You also want to watch varnishstat during these tests.

So what did you just learn?

Frankly very little.

Sure, this means I can run Varnish at around 30k req/s on my laptop, testing FROM my laptop too. But this is not that helpful.

What settings should I use?

Well, first of all, running 20 requests over a single connection is pointless. There's almost no browser or site out there which will cause this to happen. Depending on the site, numbers between 4 and 10 requests per connection is more realistic.

If all you want is a big number, then tons of requests over a single connection is fine. But it has nothing to do with reality.

You can get httperf to do some pretty cool things if you invest time in setting up thorough tests. It can generate URLs, for instance, if that's your thing. Or simulate sessions where it asks for one page, then three other pages over the same connection X amount of time later, etc etc. This is were the six-month testing period comes into play.
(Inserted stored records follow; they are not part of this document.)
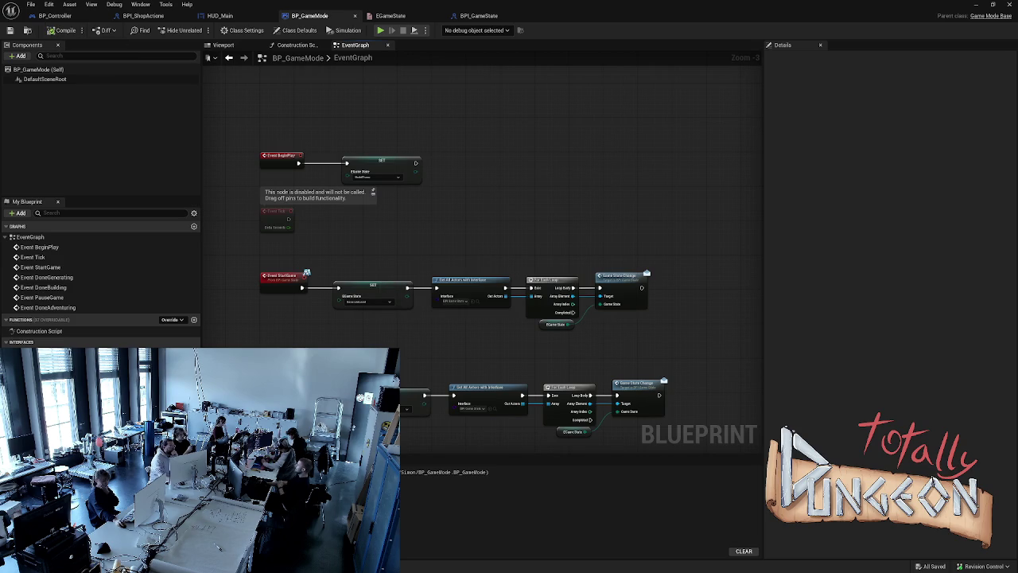
key("alt+s")
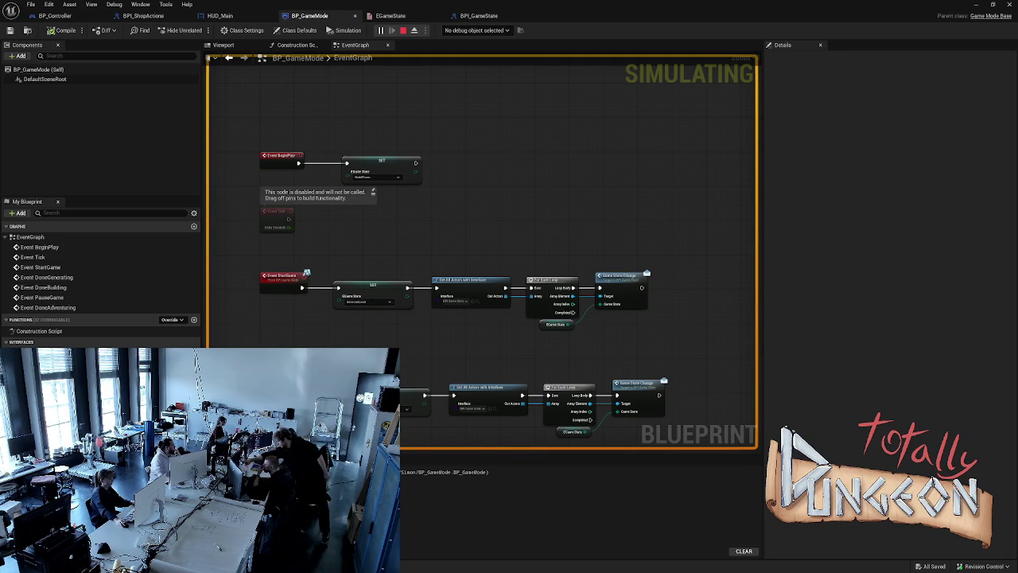
key("Escape")
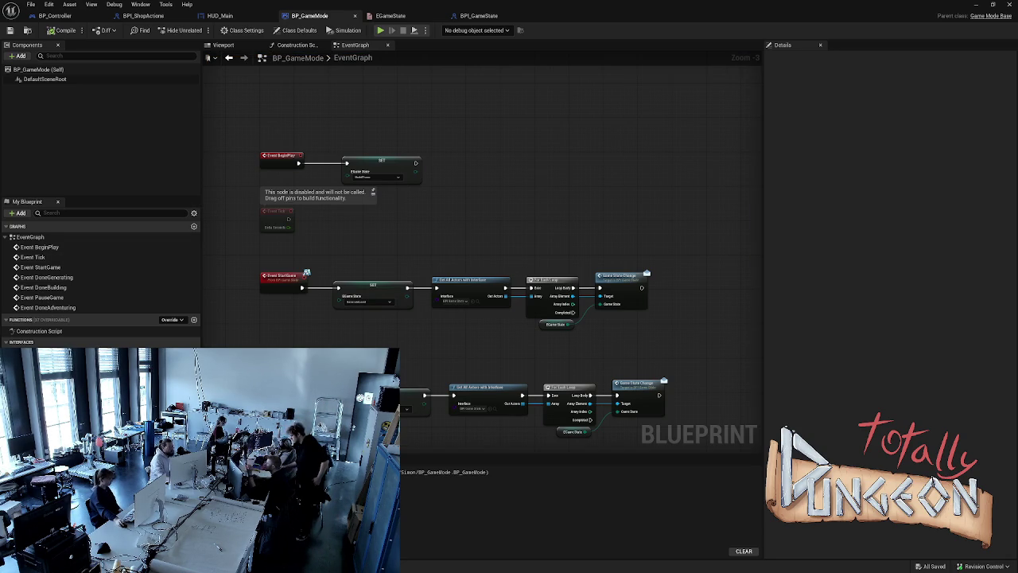
left_click(501, 17)
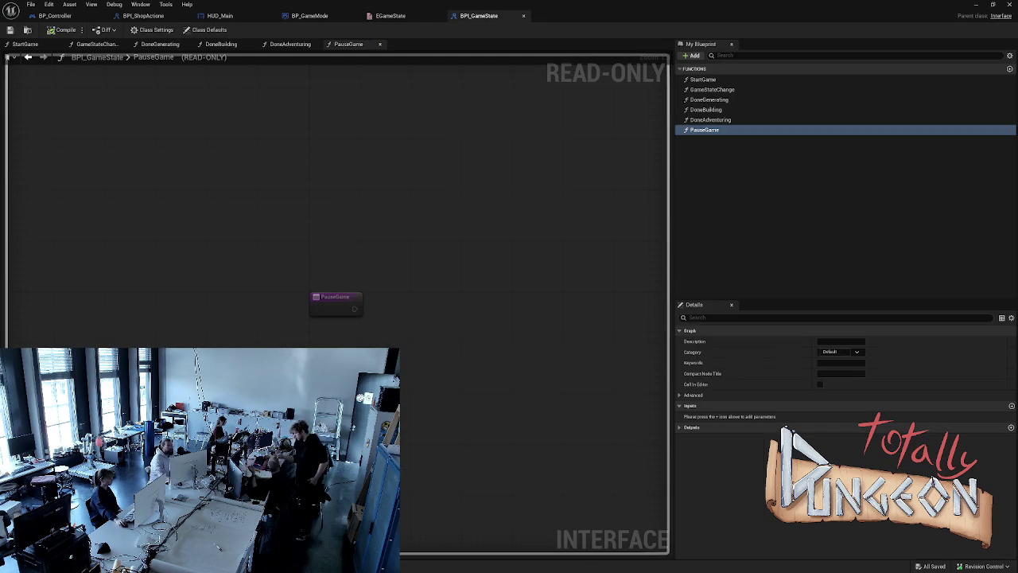
- Inspect HUD_Main's GameStateChange event and Switch on EGameState, then save HUD_Main
left_click(391, 15)
left_click(219, 15)
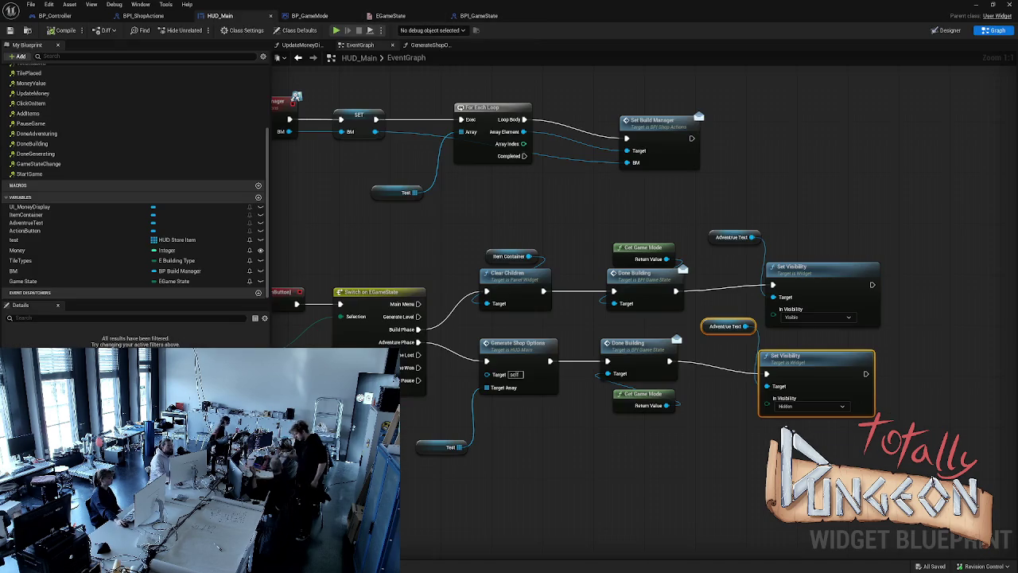
mouse_move(557, 318)
left_mouse_down()
mouse_move(597, 192)
mouse_move(788, 148)
left_mouse_up()
left_click_drag(557, 358, 595, 437)
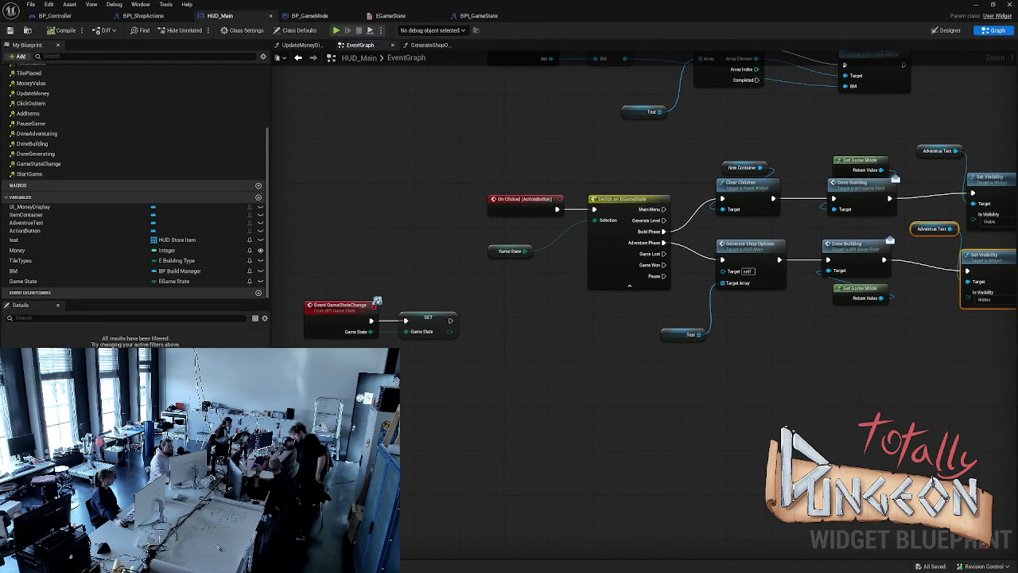
scroll(352, 250, "down", 1)
scroll(352, 250, "down", 1)
mouse_move(428, 200)
left_mouse_down()
mouse_move(379, 304)
mouse_move(402, 194)
mouse_move(425, 193)
left_mouse_up()
mouse_move(284, 315)
left_mouse_down()
mouse_move(338, 343)
mouse_move(386, 395)
left_mouse_up()
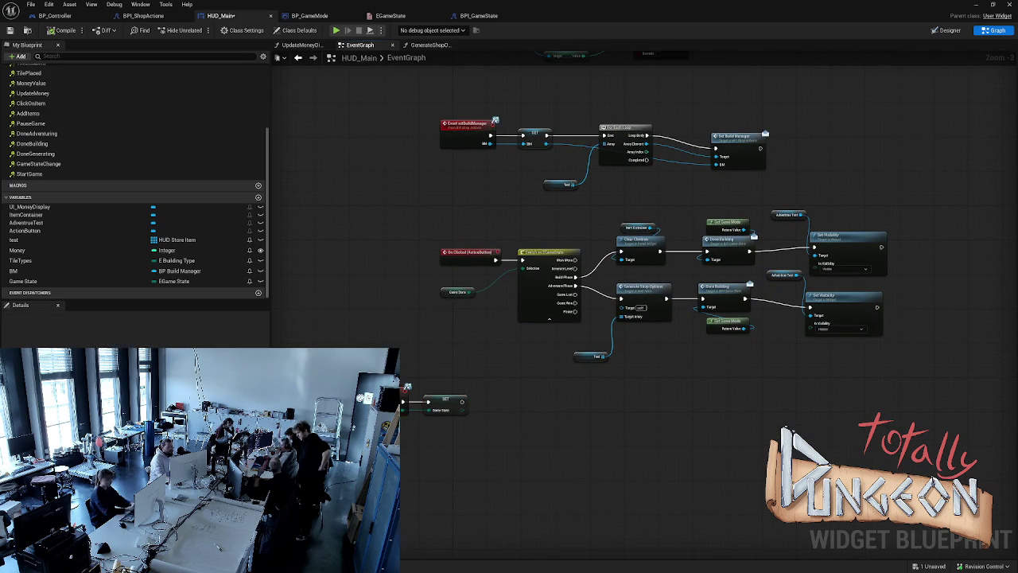
key("ctrl+s")
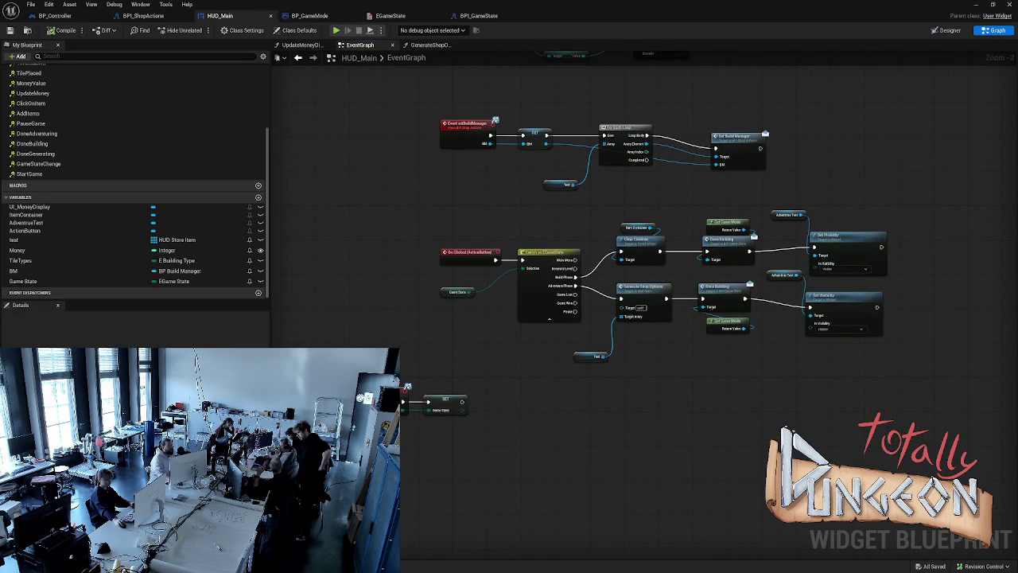
- In BP_GameMode, frame the BeginPlay nodes and select the StartGame broadcast row
left_click(310, 15)
mouse_move(461, 143)
left_mouse_down()
mouse_move(337, 268)
mouse_move(397, 412)
left_mouse_up()
mouse_move(610, 395)
left_mouse_down()
mouse_move(333, 311)
mouse_move(291, 347)
left_mouse_up()
- Copy the broadcast chain, paste it after BeginPlay's SET node, and wire the exec
key("ctrl+c")
key("ctrl+v")
left_click_drag(493, 223, 520, 243)
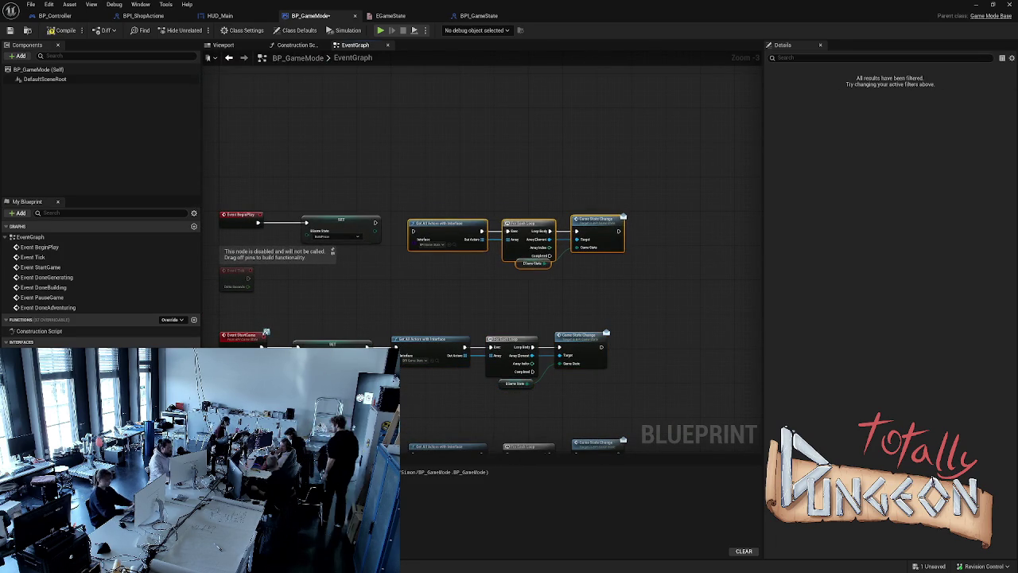
left_click_drag(375, 222, 412, 231)
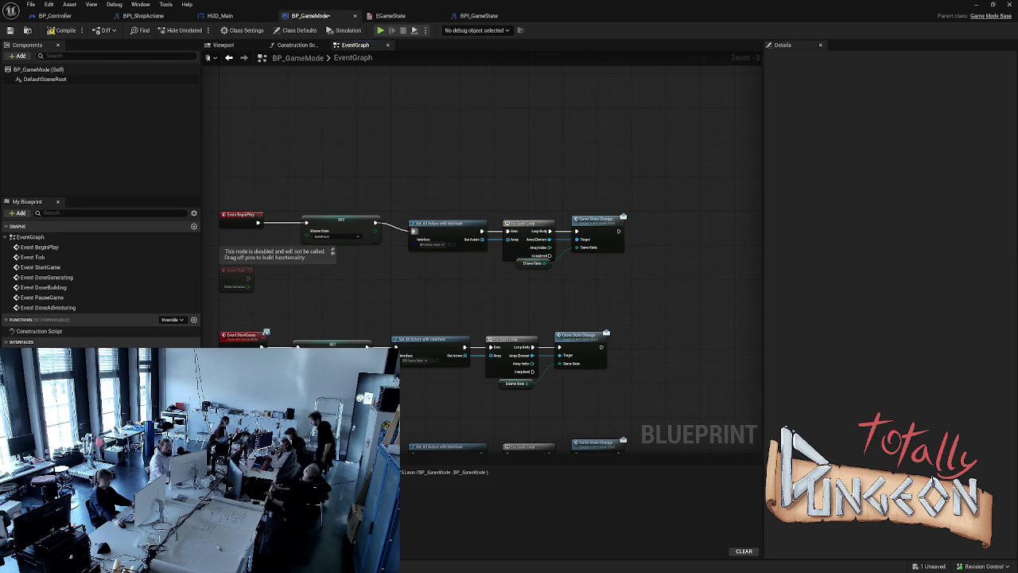
- Save BP_GameMode, run and stop a test, then frame HUD_Main's On Clicked event
key("ctrl+s")
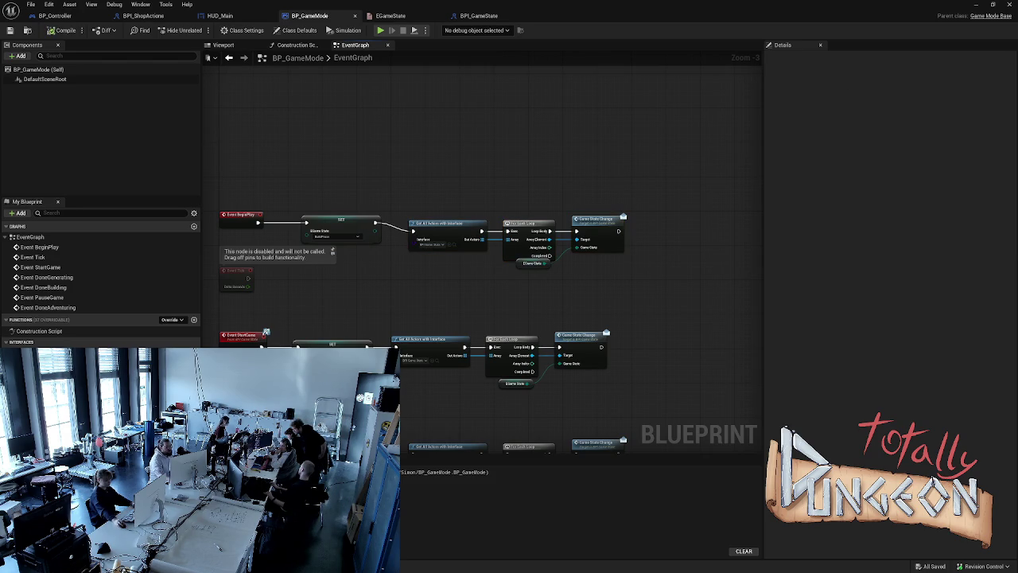
key("alt+p")
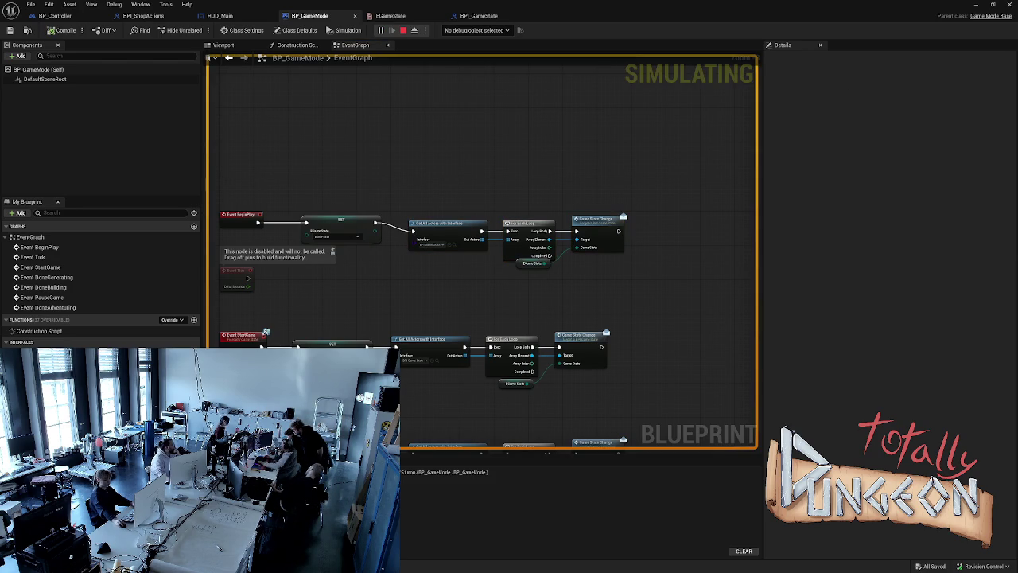
key("Escape")
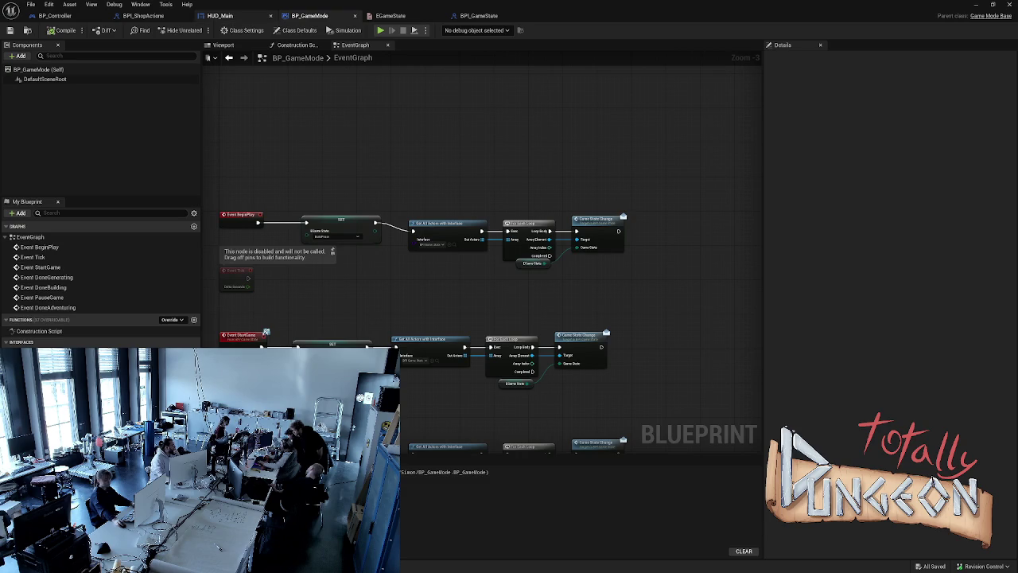
left_click(220, 15)
left_click_drag(406, 387, 332, 417)
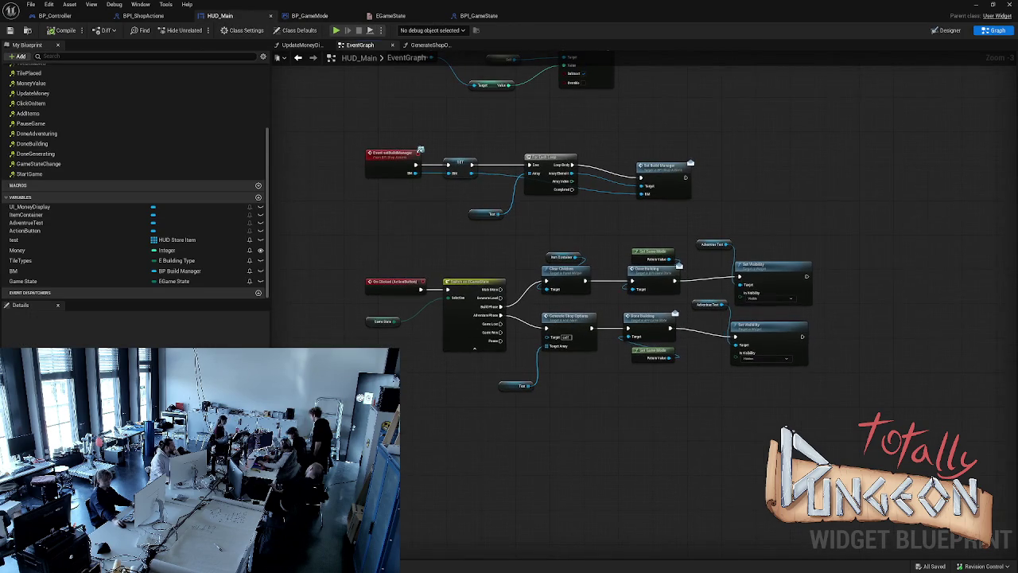
- Add a Print String after HUD_Main's On Clicked event, then start a test simulation
mouse_move(372, 284)
left_mouse_down()
mouse_move(330, 284)
mouse_move(387, 254)
left_mouse_up()
type("print")
key("Return")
I consider it a much better practice to look at access logs you have and use something simpler to iterate the list. wget can do it, and I know several newspapers that use curl for just this purpose. It was actually curl that first showed me what happens when Varnish becomes CPU bound without having a session_linger set (this is set by default now, but for the curious, what happened was that the request rate dropped to a 20th of what it was a moment before, due to context switching).

Conclusion

Test your site and by all means test Varnish, but do not assume that just because httperf or some other tool gives you 80 000 requests/second that this will match real-life traffic.

Proper testing is an art and this is just a small look at some techniques I hope people find interesting.